Clarika, et tout de suite


Pourquoi écoute-t-on encore de la chanson française? Franchement? Pour ce que disent ses paroles. Pour la passion des mots. Pour le bien qu’ils procurent parfois. Parce que s’il fallait simplement se laisser porter par la musique, on se contenterait des Anglo-saxons! La magie, l’ampleur, la finesse des mélodies sur lesquelles la planète s'époumone et chavire se nichent chez les English tellement plus fortiches que nous à ce jeu-là. Si la chanson francophone touche celles et ceux qui la comprennent, c’est parce qu’elle est capable, par sa poésie, d’être un écho dans nos vies. Après quelques sorties discographiques d’artistes anecdotiques dont les textes approximatifs font un peu de peine ces dernières semaines (non, pas de noms), voici un album dense, accompli, écrit à la lisière du désespoir et qui rappelle combien Clarika n’a jamais cessé d’être en marge des courants, avec sa façon si particulière d’observer le monde (L'Azur, poignante) et nos tourments, de les dépeindre dans la banalité de leurs détails les plus anodins, auxquels personne ne prend jamais garde, mais qui brûlent et remuent quand on met le doigt dessus. Comme elle est réconfortante, douce et intelligente, la voix de Clarika. Et comme son écriture peut émouvoir lorsqu’elle est sertie avec soin par des musiques au diapason qui rappellent, dans leur ambition, un certain âge d’or de la chanson française.

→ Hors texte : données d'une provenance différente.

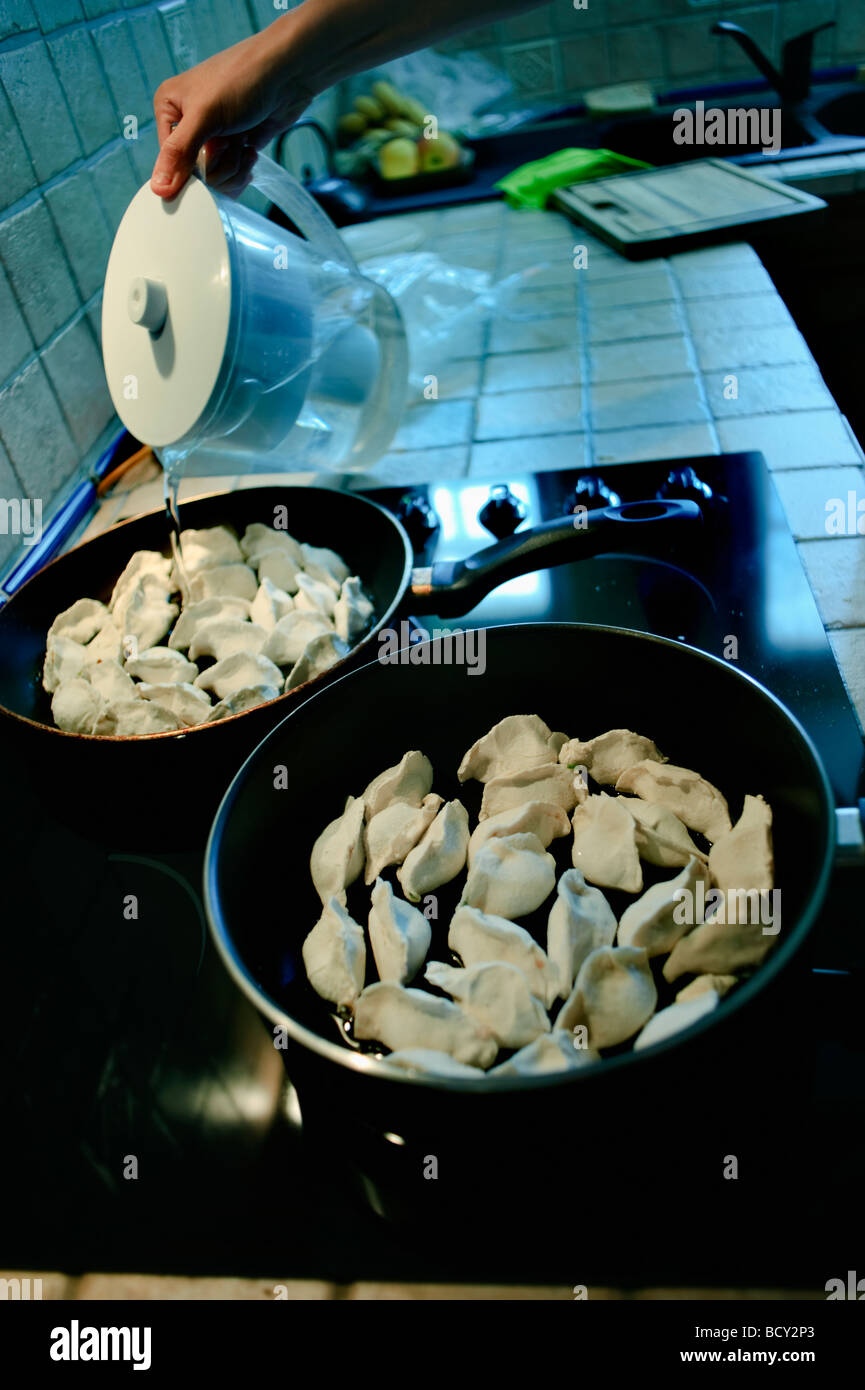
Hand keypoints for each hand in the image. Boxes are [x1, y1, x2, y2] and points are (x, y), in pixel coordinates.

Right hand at [151, 25, 316, 198]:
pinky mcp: (234, 148)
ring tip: (244, 143)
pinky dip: (243, 170)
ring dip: (234, 167)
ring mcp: (213, 138)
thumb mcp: (204, 115)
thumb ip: (179, 153)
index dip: (193, 167)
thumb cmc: (242, 80)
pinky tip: (251, 151)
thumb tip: (158, 189)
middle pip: (194, 175)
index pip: (170, 162)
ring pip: (215, 180)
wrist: (286, 73)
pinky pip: (231, 178)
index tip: (212, 151)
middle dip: (219, 166)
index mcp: (169, 109)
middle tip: (232, 142)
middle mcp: (188, 124)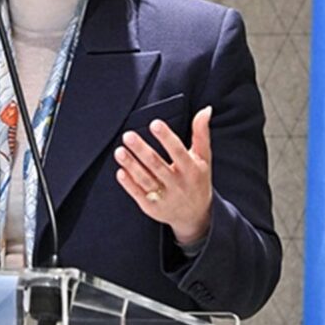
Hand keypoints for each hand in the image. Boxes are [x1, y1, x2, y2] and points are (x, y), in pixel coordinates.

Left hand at [114, 106, 212, 244]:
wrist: (195, 215)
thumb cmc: (198, 179)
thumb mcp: (204, 158)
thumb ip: (201, 133)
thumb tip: (205, 110)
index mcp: (192, 169)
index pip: (178, 151)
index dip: (166, 138)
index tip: (155, 124)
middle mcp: (178, 184)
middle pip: (157, 165)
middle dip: (142, 150)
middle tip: (128, 135)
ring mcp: (165, 197)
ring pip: (145, 180)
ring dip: (131, 165)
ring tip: (120, 151)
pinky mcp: (152, 207)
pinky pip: (139, 194)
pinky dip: (129, 184)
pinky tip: (120, 171)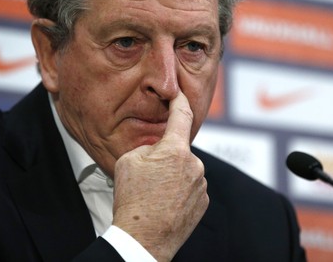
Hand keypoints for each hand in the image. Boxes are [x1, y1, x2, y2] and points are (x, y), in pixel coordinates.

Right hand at [111, 91, 208, 261]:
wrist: (143, 239)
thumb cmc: (132, 200)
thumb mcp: (128, 161)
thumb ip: (147, 146)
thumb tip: (158, 150)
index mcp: (175, 149)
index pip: (181, 115)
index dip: (180, 101)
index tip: (180, 94)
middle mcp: (194, 164)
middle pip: (179, 149)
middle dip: (166, 155)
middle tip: (148, 174)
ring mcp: (201, 184)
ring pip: (186, 169)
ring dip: (173, 174)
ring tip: (154, 193)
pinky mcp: (203, 202)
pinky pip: (192, 187)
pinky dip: (180, 190)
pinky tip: (165, 202)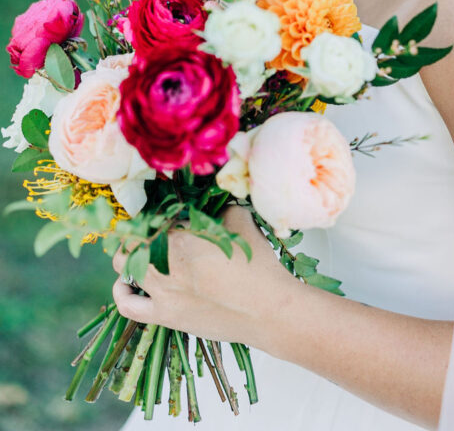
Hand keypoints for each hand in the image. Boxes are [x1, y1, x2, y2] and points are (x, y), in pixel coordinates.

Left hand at [112, 205, 295, 347]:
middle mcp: (164, 262)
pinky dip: (122, 293)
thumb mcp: (241, 222)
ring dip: (129, 256)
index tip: (165, 212)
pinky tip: (127, 284)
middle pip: (132, 239)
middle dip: (138, 231)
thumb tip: (210, 202)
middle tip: (152, 230)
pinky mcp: (165, 315)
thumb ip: (220, 208)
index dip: (155, 211)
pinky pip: (128, 305)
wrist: (267, 310)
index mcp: (182, 236)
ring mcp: (162, 291)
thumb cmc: (257, 265)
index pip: (152, 216)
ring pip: (124, 267)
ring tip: (141, 253)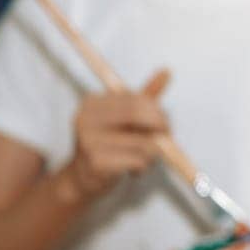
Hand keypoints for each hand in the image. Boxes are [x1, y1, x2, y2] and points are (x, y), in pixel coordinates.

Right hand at [60, 69, 169, 203]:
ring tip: (144, 157)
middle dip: (160, 126)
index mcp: (92, 103)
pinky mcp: (97, 163)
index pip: (137, 99)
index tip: (165, 123)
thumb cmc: (109, 143)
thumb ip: (145, 96)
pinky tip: (133, 169)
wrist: (81, 179)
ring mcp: (89, 141)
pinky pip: (138, 161)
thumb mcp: (125, 117)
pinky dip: (143, 166)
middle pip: (139, 114)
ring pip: (144, 142)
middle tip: (165, 137)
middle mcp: (86, 119)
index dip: (158, 111)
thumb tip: (167, 71)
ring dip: (153, 152)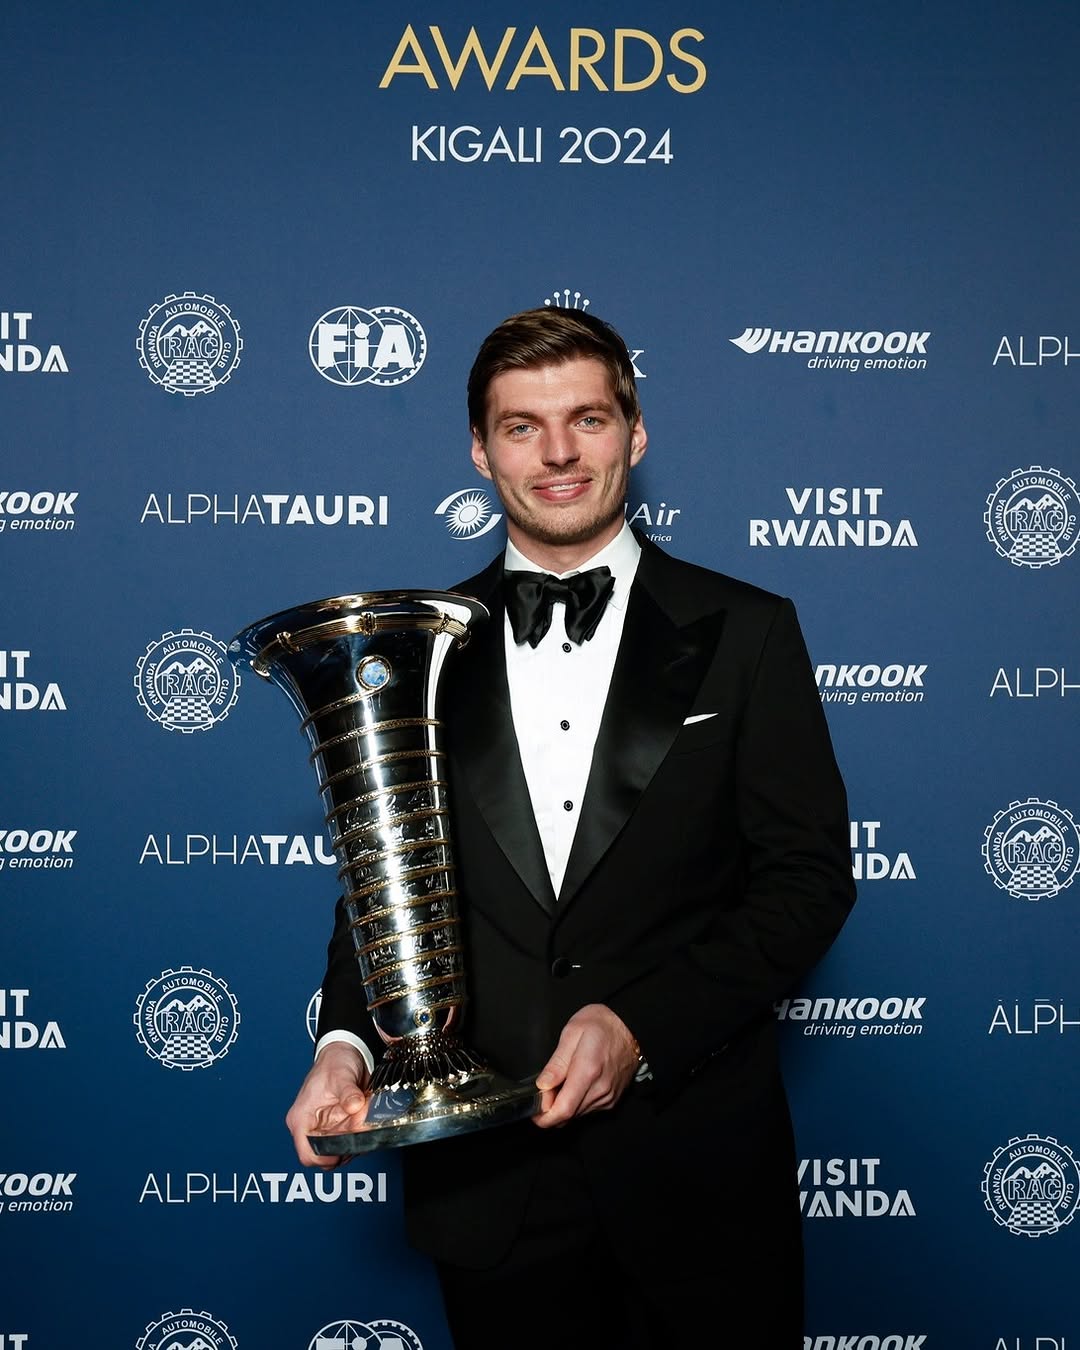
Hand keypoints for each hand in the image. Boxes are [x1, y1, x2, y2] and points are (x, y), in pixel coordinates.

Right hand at [285, 1041, 370, 1167]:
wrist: (346, 1052)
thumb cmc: (334, 1061)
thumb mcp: (341, 1075)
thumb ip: (348, 1093)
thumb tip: (355, 1106)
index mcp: (301, 1118)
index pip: (307, 1154)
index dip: (324, 1159)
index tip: (344, 1151)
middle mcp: (312, 1127)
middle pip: (327, 1155)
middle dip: (347, 1145)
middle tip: (361, 1128)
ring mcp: (327, 1128)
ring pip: (342, 1148)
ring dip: (357, 1138)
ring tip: (365, 1118)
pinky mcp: (341, 1126)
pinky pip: (352, 1138)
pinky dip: (362, 1132)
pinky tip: (367, 1118)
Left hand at [532, 1003, 639, 1128]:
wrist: (630, 1028)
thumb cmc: (602, 1025)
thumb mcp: (572, 1032)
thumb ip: (557, 1062)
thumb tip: (542, 1085)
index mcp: (587, 1071)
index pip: (563, 1109)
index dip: (544, 1117)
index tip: (533, 1110)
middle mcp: (600, 1089)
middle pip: (568, 1116)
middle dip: (550, 1110)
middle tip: (544, 1091)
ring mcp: (607, 1097)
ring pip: (577, 1115)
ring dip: (563, 1106)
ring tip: (561, 1083)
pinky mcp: (611, 1100)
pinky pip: (587, 1110)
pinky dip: (576, 1103)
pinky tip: (575, 1085)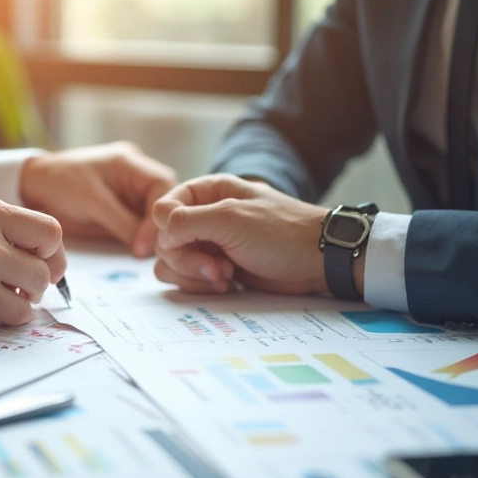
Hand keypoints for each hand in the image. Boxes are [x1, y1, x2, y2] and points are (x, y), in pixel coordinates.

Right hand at [0, 196, 65, 328]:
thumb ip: (9, 230)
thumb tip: (53, 262)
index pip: (50, 232)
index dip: (53, 253)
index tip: (42, 262)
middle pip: (44, 272)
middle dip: (37, 284)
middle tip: (19, 285)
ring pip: (29, 303)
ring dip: (20, 305)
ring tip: (0, 297)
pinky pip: (4, 320)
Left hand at [20, 141, 177, 256]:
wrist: (34, 187)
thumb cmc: (59, 184)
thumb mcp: (92, 202)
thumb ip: (122, 222)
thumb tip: (147, 248)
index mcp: (131, 162)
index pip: (163, 186)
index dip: (159, 215)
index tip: (146, 242)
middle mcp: (137, 175)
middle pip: (165, 201)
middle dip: (161, 226)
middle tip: (150, 252)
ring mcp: (132, 193)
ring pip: (157, 215)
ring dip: (154, 234)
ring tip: (146, 254)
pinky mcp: (125, 210)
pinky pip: (142, 224)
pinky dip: (143, 238)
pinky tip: (139, 251)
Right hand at [153, 174, 361, 295]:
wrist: (317, 261)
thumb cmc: (280, 233)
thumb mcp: (230, 218)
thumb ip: (187, 222)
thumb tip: (160, 236)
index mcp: (207, 192)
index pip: (162, 209)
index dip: (168, 230)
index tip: (187, 243)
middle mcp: (204, 216)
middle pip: (165, 241)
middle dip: (187, 260)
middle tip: (217, 269)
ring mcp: (210, 244)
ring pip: (173, 263)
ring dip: (194, 275)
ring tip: (226, 278)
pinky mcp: (217, 268)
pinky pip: (190, 279)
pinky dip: (203, 285)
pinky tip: (229, 285)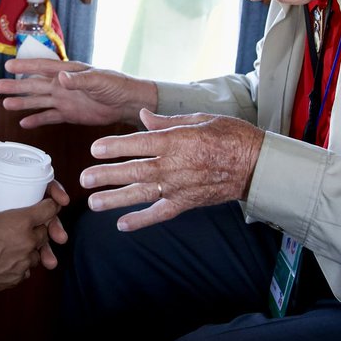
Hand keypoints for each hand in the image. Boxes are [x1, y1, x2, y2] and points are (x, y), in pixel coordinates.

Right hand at [0, 58, 157, 128]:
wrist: (127, 103)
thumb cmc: (116, 85)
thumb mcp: (98, 80)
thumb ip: (79, 80)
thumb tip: (60, 77)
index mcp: (68, 72)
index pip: (43, 67)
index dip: (26, 66)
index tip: (10, 65)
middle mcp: (62, 85)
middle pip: (35, 85)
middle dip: (17, 86)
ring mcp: (65, 100)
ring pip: (38, 101)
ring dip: (22, 103)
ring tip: (5, 104)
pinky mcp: (69, 114)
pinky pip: (49, 117)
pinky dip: (37, 120)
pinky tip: (24, 123)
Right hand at [0, 182, 68, 293]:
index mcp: (19, 221)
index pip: (50, 210)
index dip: (51, 206)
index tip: (49, 205)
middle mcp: (26, 242)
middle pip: (45, 233)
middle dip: (38, 228)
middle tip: (26, 225)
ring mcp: (21, 264)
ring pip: (35, 253)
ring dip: (29, 248)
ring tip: (13, 243)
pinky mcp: (13, 280)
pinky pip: (24, 270)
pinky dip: (19, 264)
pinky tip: (5, 259)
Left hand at [79, 109, 263, 231]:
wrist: (256, 164)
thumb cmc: (230, 135)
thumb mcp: (199, 119)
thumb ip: (167, 121)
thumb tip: (143, 116)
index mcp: (176, 141)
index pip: (139, 144)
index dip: (115, 147)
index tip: (94, 149)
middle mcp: (174, 166)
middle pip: (134, 171)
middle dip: (107, 175)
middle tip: (83, 178)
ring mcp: (180, 187)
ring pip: (142, 194)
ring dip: (115, 199)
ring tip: (93, 203)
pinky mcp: (187, 202)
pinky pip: (160, 213)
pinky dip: (141, 220)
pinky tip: (121, 224)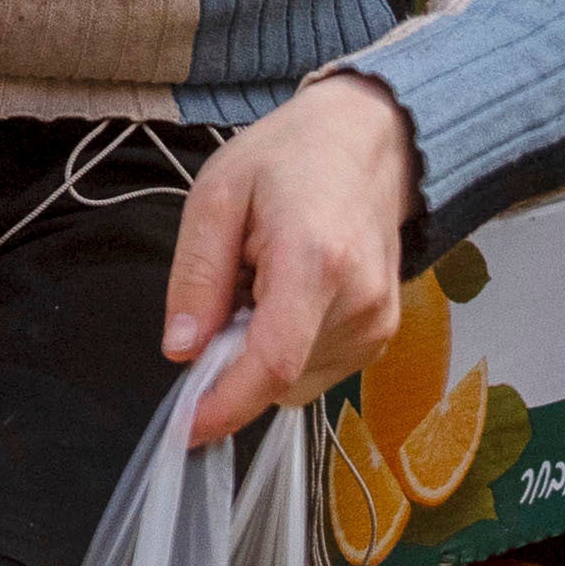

La lisière est une grande chanson d’ouverture, d’une femme qui renait et se dresse devant la ligne plate de ce qui lui reste à vivre. «Tout est devant, tout est derrière / Quand on est juste à la lisière / La mer est calme, le temps est clair / L’horizon aux deux bras offerts…» Venise, un bijou d’écriture – même si l’on aurait plus volontiers entendu dans ce duo la voix envoutante de Jean-Louis Murat, de Marc Lavoine ou de Francis Cabrel, voire même de Patrick Bruel, et c’eût alors été un succès de radio. Mais le point d’orgue du disque s'intitule Âme ma sœur âme. En découvrant ce trésor de poésie introspective, c’est le fantôme de Trenet qui nous revisite. (Pour certains, « C’est du Trenet! » est le compliment ultime.) Une folle complainte.